This preoccupation with the fiscal cliff is, frankly, driving me nuts.

I thought I was over it a few weeks ago. But it’s gotten much, much worse. You can’t go anywhere without reading or hearing about the doomsday deadline when taxes increase  and spending cuts kick in, potentially delivering a $500-billion double whammy to the economy.

Markets move up and down based on the Washington rumor mill. On Tuesday, the Dow Jones Industrial Average closed down 89 points after Senate Majority Harry Reid (D-Nev.) said lawmakers were making “little progress” on negotiations to avoid going over the cliff by year end.

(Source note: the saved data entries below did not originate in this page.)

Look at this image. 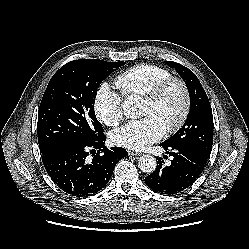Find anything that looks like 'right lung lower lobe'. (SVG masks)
I'll list each match as a JSON object with an SVG mask.
<instances>
[{"label": "right lung lower lobe", "instance_id": "1", "mask_svg": "<svg viewBox=\"0 0 249 249\" xmlns=\"http://www.w3.org/2000/svg\"><path fill=\"white\" fill-rule=\"evenodd\" d=\"M105 141L103 134L90 141L67 144L42 154L44 167L54 183L67 194L76 197L94 195L110 180L117 162L128 155L122 147L108 149L104 146Z\"/></svg>", "mask_w": 249, "mask_h": 249}]
</instances>
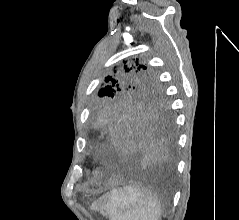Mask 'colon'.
Listing matches in <instances>:
<instances>
[{"mask_svg": "<svg viewBox=\"0 0 239 220\" xmlns=\"http://www.w3.org/2000/svg\"><path fill=\"white\" fill-rule=\"evenodd\" d=\"M108 91H109V90H105V91H104V95H106V93H107Z\"/></svg>", "mask_w": 239, "mask_h": 220, "instance_id": "5ec220e1", "label": "colon"}]
</instances>
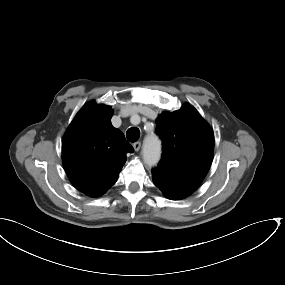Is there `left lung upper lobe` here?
<instances>
[{"mask_svg": "<svg viewBox=\"0 0 285 285\" xmlns=\"http://www.w3.org/2000/svg\"><path fill=\"white\" fill-rule=\"evenodd\" d=\"M156 133L162 139V158L157 170L176 179L200 184L214 152V133L190 104L156 119Z\"/></svg>", "mask_w": 285, "mask_h": 285, "instance_id": "5c2ea615", "label": "left lung upper lobe"}]
</instances>
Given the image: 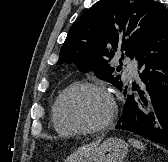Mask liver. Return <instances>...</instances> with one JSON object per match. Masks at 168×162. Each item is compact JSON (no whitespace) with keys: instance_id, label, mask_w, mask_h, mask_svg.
Wrapping results in <instances>:
<instances>
[{"instance_id":"liver-1","label":"liver","mask_w":168,"mask_h":162,"mask_svg":"<svg viewBox=\"0 0 168 162\" xmlns=\"http://www.w3.org/2000/svg\"><path fill=\"white\" fill-rule=\"evenodd\" d=\"M101 139L97 140L96 142H93L91 144H87V145H84L80 148H78L73 154H71L68 158H67V161L69 162L71 159H73L74 157L86 152V151H89L93 148H95L99 143H100Z\"/></svg>"}]
</instances>
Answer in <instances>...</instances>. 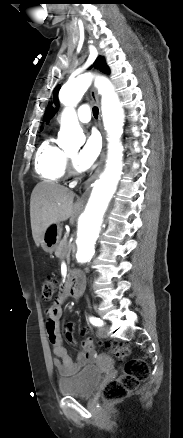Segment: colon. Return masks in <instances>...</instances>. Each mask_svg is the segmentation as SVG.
Wrapping results in <instances>:
<instances>
[{
  "mask_svg": "<svg viewBox=\"0 0 183 438\" xmlns=\"http://www.w3.org/2000/svg\"><path fill=\"white\" fill-rule=\"evenodd\" d=\"M41 289L43 299L49 301L56 290L55 280L45 278L41 283ZM101 345L108 349L109 352L120 361H124L130 355V349L125 344L115 341H106L102 342ZM148 376L149 366L144 359H129L124 366L123 372L105 384L103 388V398L107 401L122 399L133 392Z\"/></svg>",
  "mask_w": 183,
  "mask_h": 438,
  "instance_id": "1",
  "label": "colon"
}]
</instances>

On Wednesday and early Thursday, stocks rallied after some hopeful statements by President Obama.  

But for all of Wall Street’s moaning and groaning, the market has hardly corrected at all over the past few weeks, and the key VIX volatility index has barely budged. Maybe investors are venting their anxieties but voting with their wallets: Ultimately, they expect a deal. Only nervous traders are reacting to every twist and turn of this Beltway soap opera, and they’ll pay the price.

If a deal gets done, it will most likely happen just before Christmas, so Congressmen and women can enjoy a cushy holiday of eggnog and fund raising back home.  

They won’t work out all the details, but there may well be some kind of framework of a final resolution by then, as the President suggested Wednesday.

I say this with all due humility—because, as I wrote here, when it comes to the cliff, “nobody knows anything” about what’s going to happen, including me (although two years of writing a political blog has made it clear to me that markets and politics operate by different rules).

But this is my best guess based on what the market is doing.

From its recent closing peak of 1,465.77 on September 14, the Standard & Poor’s 500 fell to a closing low of 1,353.33 on November 15 in the post-election sell-off.

That’s a decline of only 7.7%, barely in correction territory. (We saw an almost identical 7.8% pullback from early April to early June.)

By contrast, there was nearly a 16% drop from late April to July 2010 and a 20% correction from early May to early October of 2011. In both cases, worries about Greece and Europe helped drive stocks down, and last year, the debt limit fiasco and Standard & Poor’s downgrading of the US’s credit rating to AA+ from AAA took their toll.

But in neither case did stocks enter a bear market; in fact, they eventually moved much higher.